STATED TASK: Report every line of the records below that contains the word "score", copying each such line in full.

------------------------------------------------------------------------

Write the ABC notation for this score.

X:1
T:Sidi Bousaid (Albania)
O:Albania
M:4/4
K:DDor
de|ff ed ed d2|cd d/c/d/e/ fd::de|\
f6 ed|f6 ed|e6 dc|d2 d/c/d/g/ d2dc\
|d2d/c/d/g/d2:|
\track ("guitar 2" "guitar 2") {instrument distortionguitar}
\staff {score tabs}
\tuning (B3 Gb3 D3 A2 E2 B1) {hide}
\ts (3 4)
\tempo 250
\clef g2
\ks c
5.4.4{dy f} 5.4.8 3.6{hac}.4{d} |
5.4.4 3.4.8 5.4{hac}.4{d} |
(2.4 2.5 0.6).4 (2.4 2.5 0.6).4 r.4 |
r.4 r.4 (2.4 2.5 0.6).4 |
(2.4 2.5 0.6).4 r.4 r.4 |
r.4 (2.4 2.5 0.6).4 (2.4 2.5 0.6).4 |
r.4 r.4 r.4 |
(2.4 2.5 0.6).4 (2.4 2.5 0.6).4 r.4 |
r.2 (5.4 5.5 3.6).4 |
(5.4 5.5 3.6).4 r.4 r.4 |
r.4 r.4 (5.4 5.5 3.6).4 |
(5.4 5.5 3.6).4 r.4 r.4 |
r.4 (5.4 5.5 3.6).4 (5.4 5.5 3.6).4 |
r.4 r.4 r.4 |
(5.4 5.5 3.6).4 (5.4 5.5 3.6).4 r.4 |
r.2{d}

------------------------------------------------------------------------

CORRECT ANSWER:
Write the ABC notation for this score.
\staff {score tabs}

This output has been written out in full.